Cette vague contestatrice balaie en quelques semaines la « vieille Europe ». Contrairement à 1830, tout ne commence pas en France. En Sicile, le peuple se soulève contre son roi le 12 janvier. Turin et Florence s’agitent à leur tour un mois plus tard. Louis-Philippe qui, avec son principal ministre Guizot, a refusé d’élargir le suffrage, est renversé par le peuple au profit d’une république en une révolution de trois jours (22-24 février). Le 2 mars, le nouveau ministre des Affaires étrangères, Lamartine, rend publique une circulaire à ses agents diplomatiques dans laquelle, non sans ambiguïté, il rassure les puissances en affirmant que la jeune République est pacifique – cela pour éviter qu’une armée ne soit envoyée contre elle, mais en ajoutant que les traités de 1815 n’ont plus lieu d’être et en encourageant en sous-main Italiens, Moldaves et Valaques à se soulever eux-mêmes. Quoi qu’il en soit, l’exemple venu de Paris, la matrice des révolutions, fait tache d’huile. « Quand Paris éternue, l’Europe s’enrhume », disait justement le chancelier autrichien, Metternich. Partout, le même répertoire d’actions violentes est utilisé : appel au soulèvement contre le pouvoir établi, manifestations de rue, édifications de barricades, heurts sanglants.

Le 13 mars, Metternich, qui symbolise l’ordre de Vienne depuis 1815, doit ainsi démissionner et est contraint de fuir devant la révolte du peuple viennois. Dans l’Empire d’Autriche, Budapest et Prague se soulèvent. Les revendications libérales se doublent ici d’un désir d’émancipation nationale. Les Hongrois et les Tchèques réclament leur autonomie et l’élection d’un nouveau Parlement et les seconds réunissent même, en juin, le premier congrès panslave pour l’émancipation de tous les slaves de l’Empire. Aux confins de l’Empire d’Autriche et de l’Empire ottoman, les principautés danubiennes et la Transylvanie se soulèvent à leur tour. La Pologne cherche de nouveau à s’émanciper de ses dominateurs russes, autrichiens et prussiens.

L’Allemagne et l’Italie sont rapidement contaminées. Dans la première, Frédéric-Guillaume IV de Prusse accepte d’accorder quelques réformes après le soulèvement de Berlin. Venise chasse les Autrichiens et proclame la république. Après l’assassinat du principal ministre pontifical Pellegrino Rossi et la fuite de Pie IX, une république est également proclamée dans la Ville éternelle. Le Royaume-Uni, la Belgique, l’Espagne et la Norvège connaissent quelques mouvements d’agitation et de soutien aux insurgés des autres pays, mais qui n’aboutissent pas. Seule la Russie reste totalement à l’écart du mouvement, même si les émigrés russes ne sont pas les moins actifs.
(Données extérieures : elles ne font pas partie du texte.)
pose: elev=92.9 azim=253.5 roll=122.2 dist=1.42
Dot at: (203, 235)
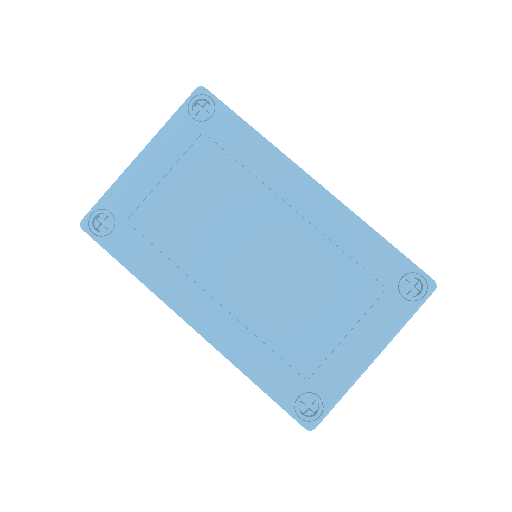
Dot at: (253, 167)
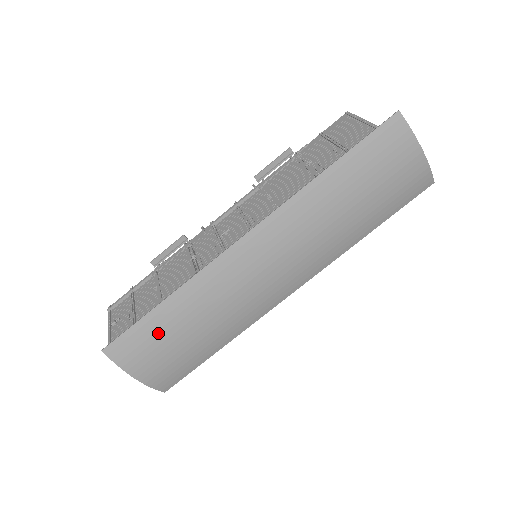
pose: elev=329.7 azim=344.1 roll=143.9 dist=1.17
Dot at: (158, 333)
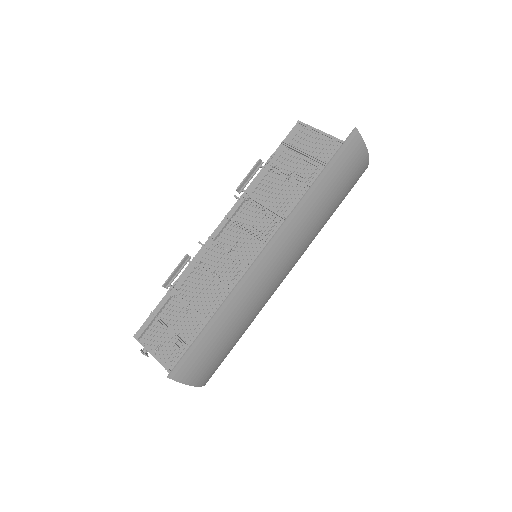
Dot at: (209, 345)
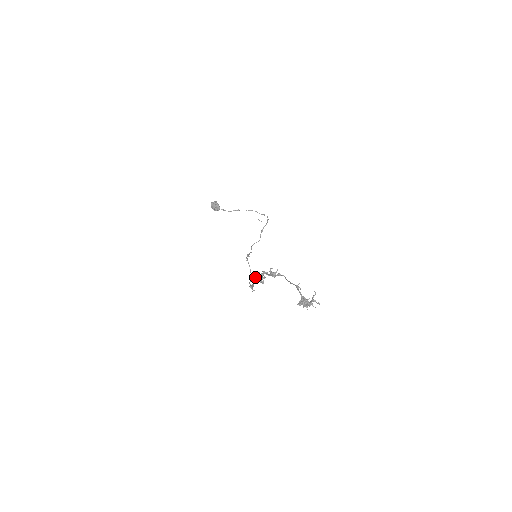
Notons également que l’onde de choc dépasse le cadre européen. Par le biais des empires coloniaux, les décisions prises en un pays suscitent des espoirs ailleurs. Ainsi, les décrets des 4 mars et 27 avril 1848 qui abolissent l’esclavage dans les colonies françaises ont des répercussions à Cuba et à Porto-Rico.

Le reflux

Après la phase insurrectionnelle, les vainqueurs du Printemps sont partout confrontés aux mêmes défis. Ils doivent bâtir de nouveaux régimes, mettre un terme à la crise et rétablir l’union entre les classes et entre les peuples. Dans les capitales, l’effervescence révolutionnaire ne s’éteint pas. Avec la liberté, fleurissent journaux et clubs, acteurs d’une véritable démocratisation de la vie politique. Les nouveaux pouvoirs proclament les libertés fondamentales (de presse, de réunion, de culte) et entament un processus constitutionnel. En France, le gouvernement provisoire républicain proclame le 5 mars le suffrage universel direct masculin qui s’applique pour la première fois, en avril, lors de l’élection d’une Assemblée constituante. Les structures sociales sont modifiées : l’esclavage est aboli par la République française et le servage disparaît de l’Empire autrichien. Cependant, les tensions politiques demeurent et la lutte contre la crise s’avère complexe. Lorsqu’en juin les républicains français suppriment les ateliers nationaux qu’ils avaient créés pour occuper les chômeurs, le peuple parisien se soulève et sa révolte est réprimée dans le sang. L’« illusion lyrique », pour reprendre l’expression de Georges Duveau, avec ses scènes de fraternisation, en particulier lors de la plantation des arbres de la liberté, vient de s’évanouir et d’enterrer l’espoir d’une République démocratique et sociale.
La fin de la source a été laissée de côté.